# STOLEN DECOYS, MOORHEAD



## bearhunter (Jan 30, 2009)

a young boy i know had his decoys stolen out of a cut bean field north of moorhead about 2 miles. the a$$holes took them in the dark. on private land. the kid is crushed. any tips will be appreciated. thanks


----------



## Jmnhunter (Feb 9, 2009)

Karma will catch up to those @$$h*le$!


----------



## xTrMWtRFwLr (Jul 28, 2009)

Man what a shame I feel for ya kid best of luck to you. Hope you guys find the prick that took them. All I can say is what a uke:


----------



## IAMALLARDMAN (Sep 15, 2009)

Im sorry to hear that!! Truly a shame! I know how ya feel, when I was younger had my duck decoys stolen. Hope ya had your name on em, keep an eye out for someone tring to sell them! Best of luck in catching them!!


----------



## mlrusch (Oct 28, 2006)

that is horrible. It doesn't matter that it was a kid, but being that it was a kid, all the worse. Sorry about that unfortunate happening.


----------



## Benjamin10 (Apr 23, 2009)

Tell him to keep his head up, good things happen to good people, and bad things happen to bad people. In the mean time i have a dozen carrylite shell decoys with stakes that i don't use anymore. If you can make it to Grand Forks anytime you can pick them up for him for free... heck i'll even try to meet you half way if you are interested. I know they aren't the best decoys but i hunted over them and shot plenty of geese and you know its just a start... i'd bet money on the fact that other hunters have decoys laying around that they'd be more than happy to give to a fellow hunter, especially a youngster who just had some stolen from him. Let me know what you decide on.


----------



## bearhunter (Jan 30, 2009)

Benjimen10 that my friend is very awesome of you  8) . what else can i say but WOW. i will take you up on that offer and if any others in the area has some extras in the area that would be awesome also. :beer: p.m. me with your phone # and i will contact you. i also donated him 15 mallard decoys. the kid really loves to hunt waterfowl


----------



## cutem' (Oct 10, 2009)

those of u who are giving your extra decs to the youg man are awsome. there needs to more people like you in the world, and less like the [email protected]#$#@@'$ who stole his decoys. it makes me happy to hear that people are still willing to help out a guy in need.


----------



## Bloodyblinddoors (Oct 25, 2006)

I had a bunch of my decoys stolen at a young age as well. One good thing did come out of it though. I learned to pick up the spread after EVERY hunt.

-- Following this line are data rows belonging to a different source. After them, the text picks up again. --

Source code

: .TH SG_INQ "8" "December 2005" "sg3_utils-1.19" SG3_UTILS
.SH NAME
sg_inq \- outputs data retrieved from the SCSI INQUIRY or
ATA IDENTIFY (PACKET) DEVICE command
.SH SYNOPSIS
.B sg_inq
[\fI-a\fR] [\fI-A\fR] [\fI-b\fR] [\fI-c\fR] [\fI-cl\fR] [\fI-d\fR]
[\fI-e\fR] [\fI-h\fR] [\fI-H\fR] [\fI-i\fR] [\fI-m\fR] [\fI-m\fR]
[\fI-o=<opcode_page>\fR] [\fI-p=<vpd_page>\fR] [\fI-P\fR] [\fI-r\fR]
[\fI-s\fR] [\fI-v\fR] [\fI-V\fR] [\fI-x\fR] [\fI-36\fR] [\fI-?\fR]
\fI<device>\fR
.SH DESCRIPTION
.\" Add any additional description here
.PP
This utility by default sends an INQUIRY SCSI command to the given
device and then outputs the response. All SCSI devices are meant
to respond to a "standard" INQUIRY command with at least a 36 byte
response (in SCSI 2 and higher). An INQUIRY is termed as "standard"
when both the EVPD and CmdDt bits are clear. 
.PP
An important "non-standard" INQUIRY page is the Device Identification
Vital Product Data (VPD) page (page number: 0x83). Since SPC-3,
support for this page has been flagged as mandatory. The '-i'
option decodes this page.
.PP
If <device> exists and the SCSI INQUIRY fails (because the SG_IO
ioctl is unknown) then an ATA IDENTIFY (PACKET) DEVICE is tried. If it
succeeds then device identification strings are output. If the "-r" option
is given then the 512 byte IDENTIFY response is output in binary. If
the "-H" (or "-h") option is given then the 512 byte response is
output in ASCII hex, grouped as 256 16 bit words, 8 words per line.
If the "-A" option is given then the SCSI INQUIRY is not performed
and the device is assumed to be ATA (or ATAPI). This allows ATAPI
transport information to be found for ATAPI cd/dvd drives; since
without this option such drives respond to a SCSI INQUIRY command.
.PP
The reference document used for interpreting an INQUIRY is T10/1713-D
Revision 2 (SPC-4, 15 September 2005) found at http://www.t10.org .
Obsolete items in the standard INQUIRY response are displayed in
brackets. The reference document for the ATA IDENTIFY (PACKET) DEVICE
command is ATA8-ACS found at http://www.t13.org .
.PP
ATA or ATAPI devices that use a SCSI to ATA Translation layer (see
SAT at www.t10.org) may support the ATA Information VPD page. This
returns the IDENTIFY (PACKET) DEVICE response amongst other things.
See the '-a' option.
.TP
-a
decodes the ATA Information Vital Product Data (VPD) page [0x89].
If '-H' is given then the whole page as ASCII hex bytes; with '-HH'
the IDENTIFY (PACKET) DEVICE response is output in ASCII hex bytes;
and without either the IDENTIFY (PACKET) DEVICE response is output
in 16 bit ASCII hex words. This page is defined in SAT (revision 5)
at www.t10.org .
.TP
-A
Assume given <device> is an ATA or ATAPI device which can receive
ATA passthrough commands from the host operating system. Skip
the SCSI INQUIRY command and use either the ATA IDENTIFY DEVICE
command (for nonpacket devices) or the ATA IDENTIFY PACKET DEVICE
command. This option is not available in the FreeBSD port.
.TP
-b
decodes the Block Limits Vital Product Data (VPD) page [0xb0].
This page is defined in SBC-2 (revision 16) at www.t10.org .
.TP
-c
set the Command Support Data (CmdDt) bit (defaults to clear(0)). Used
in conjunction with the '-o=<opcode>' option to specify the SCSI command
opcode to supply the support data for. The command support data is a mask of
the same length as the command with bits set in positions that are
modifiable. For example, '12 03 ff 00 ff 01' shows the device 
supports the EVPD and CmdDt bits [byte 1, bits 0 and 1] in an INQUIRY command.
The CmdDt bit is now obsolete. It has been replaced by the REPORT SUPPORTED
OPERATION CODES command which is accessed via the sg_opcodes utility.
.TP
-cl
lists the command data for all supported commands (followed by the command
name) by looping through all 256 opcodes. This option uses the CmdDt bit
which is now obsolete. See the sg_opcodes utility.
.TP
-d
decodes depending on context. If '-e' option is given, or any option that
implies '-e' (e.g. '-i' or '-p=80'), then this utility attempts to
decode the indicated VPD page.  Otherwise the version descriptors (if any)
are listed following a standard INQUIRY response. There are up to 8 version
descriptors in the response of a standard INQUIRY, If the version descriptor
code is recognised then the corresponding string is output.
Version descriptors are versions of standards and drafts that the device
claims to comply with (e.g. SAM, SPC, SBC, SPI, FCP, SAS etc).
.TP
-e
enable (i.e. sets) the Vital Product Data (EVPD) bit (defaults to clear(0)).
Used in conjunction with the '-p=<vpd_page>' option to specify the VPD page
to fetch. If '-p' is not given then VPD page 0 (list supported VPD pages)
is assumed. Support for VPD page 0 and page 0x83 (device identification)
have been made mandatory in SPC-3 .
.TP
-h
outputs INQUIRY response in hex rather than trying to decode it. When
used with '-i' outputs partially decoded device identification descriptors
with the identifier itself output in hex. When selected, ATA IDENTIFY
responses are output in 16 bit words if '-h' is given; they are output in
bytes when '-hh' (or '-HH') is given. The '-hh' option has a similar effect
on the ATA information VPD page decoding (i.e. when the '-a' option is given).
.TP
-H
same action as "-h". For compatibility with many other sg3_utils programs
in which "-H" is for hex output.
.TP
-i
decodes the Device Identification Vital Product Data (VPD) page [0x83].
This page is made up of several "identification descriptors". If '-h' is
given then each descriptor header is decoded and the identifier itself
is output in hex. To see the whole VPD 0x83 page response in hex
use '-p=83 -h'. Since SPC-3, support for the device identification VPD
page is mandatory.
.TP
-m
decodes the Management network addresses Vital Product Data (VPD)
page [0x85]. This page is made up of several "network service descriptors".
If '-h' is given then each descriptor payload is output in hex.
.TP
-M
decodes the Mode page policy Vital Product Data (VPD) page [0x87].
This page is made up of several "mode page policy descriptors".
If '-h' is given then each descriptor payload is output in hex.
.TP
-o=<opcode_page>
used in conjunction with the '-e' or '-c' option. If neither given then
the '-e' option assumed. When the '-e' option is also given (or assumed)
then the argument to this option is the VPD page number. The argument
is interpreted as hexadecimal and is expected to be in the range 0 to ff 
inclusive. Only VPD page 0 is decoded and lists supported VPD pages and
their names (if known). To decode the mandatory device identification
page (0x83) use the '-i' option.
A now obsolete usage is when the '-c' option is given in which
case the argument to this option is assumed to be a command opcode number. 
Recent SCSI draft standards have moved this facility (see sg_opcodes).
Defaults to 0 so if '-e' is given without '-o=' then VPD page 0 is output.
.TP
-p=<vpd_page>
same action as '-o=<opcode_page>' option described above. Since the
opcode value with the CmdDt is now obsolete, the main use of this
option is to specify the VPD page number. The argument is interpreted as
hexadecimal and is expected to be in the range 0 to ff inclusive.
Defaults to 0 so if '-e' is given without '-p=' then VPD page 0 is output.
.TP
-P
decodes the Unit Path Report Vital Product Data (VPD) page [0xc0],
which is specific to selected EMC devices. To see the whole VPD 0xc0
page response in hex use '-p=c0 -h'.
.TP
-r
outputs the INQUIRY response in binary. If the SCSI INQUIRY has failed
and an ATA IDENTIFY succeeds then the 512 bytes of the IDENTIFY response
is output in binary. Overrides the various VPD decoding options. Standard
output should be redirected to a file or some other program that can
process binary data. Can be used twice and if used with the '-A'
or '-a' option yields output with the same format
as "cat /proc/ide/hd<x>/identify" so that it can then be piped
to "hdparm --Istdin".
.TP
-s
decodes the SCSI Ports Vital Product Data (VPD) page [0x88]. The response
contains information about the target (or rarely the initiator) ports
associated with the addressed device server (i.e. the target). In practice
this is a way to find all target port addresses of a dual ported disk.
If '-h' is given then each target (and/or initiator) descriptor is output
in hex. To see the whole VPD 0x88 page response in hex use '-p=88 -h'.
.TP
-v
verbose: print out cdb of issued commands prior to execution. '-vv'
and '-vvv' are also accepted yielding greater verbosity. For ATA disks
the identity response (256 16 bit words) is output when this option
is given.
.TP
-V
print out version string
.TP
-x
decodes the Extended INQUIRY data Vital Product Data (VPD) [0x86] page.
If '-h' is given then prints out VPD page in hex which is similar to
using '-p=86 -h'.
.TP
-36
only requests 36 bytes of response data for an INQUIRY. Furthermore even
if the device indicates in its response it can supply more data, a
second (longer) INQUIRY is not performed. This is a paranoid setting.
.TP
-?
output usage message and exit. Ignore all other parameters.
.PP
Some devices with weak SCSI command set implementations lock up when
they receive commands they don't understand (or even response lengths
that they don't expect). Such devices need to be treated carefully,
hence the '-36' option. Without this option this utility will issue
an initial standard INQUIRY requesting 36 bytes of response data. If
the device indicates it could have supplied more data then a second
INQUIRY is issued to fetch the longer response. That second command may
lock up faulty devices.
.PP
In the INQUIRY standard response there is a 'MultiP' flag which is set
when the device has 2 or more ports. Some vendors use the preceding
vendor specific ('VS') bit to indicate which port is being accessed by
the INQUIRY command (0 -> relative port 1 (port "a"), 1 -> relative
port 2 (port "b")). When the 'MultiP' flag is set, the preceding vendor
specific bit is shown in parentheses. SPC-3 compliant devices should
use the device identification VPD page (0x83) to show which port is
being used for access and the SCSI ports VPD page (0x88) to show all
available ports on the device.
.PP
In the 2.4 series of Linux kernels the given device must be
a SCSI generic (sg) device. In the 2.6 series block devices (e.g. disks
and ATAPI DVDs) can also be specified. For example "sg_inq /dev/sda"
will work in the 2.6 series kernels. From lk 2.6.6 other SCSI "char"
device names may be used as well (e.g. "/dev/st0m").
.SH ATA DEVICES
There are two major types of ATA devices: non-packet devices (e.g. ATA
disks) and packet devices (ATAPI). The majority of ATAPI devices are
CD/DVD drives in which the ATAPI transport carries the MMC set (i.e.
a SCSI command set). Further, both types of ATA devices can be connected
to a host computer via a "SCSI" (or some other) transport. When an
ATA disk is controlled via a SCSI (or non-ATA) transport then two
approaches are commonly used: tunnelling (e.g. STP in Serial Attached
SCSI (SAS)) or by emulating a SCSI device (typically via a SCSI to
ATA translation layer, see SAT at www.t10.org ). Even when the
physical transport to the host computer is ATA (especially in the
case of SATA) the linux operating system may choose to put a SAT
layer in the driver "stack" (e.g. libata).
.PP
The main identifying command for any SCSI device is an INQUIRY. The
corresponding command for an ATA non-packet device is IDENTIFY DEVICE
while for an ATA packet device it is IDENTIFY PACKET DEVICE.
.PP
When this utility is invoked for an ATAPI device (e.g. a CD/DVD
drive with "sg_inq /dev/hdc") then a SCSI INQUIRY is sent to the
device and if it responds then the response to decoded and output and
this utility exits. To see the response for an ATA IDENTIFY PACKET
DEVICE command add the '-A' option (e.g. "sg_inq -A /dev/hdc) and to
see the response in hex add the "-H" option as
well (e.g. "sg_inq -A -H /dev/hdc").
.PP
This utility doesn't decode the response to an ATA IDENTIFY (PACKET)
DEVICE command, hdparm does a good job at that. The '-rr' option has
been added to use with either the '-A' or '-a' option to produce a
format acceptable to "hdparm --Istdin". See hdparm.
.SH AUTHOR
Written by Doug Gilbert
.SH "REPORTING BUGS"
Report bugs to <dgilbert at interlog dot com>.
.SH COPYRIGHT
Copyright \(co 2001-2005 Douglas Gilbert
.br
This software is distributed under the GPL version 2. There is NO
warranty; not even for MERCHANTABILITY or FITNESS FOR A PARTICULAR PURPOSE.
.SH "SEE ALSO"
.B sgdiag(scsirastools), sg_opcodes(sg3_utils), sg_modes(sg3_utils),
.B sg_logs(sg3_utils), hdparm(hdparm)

I too came upon some decoys that were givin to me recently. Let me know if the boy needs some more free deeks. As long as he promises me he wont leave them out to be stolen again he can have them :lol:

They're honker shell decoy's. What kinda decoy's did he have stolen?


----------



## bearhunter (Jan 30, 2009)

bloody and benjimen. you 2 are awesome. :beer: the boy got more decoys so he's good to go. please consider giving them to another youth. this was on there own land that they got stolen. :evil: a big thumbs up to you 2 guys :bowdown:


----------



## Kelly Hannan (Jan 9, 2007)

trail cams, then you will have pics.

If you catch them, tie them to the bumper of your car and drag them around thru the decoys. Then leave em lay for the buzzards to pick at


----------



## sodakfop (May 23, 2007)

have him check craigs list regularly, it seems to be a hotbed for unloading stolen stuff. Very little tracking and listing disappears if sold.


----------



## bearhunter (Jan 30, 2009)

they may have found the thieve's.  i hope to find out more soon


----------



## bearhunter (Jan 30, 2009)

they have caught the bung wipes  i'll leave the names out untill there is closure. the dekes were found stashed in one of the thieves fathers house. i hope they lose their hunting license'e for along time.


----------



## sodakhunter13 (Feb 2, 2007)

Did they catch them trying to sell them or what?


----------



## take'em down (Jan 8, 2009)

Good News :thumb:


----------



## bigbear13 (Sep 16, 2009)

That's great!! Can't wait to hear the details! Hope they go to jail for a while


----------



## MN goose killa (Sep 19, 2008)

I hope they get ripped a new one in court


----------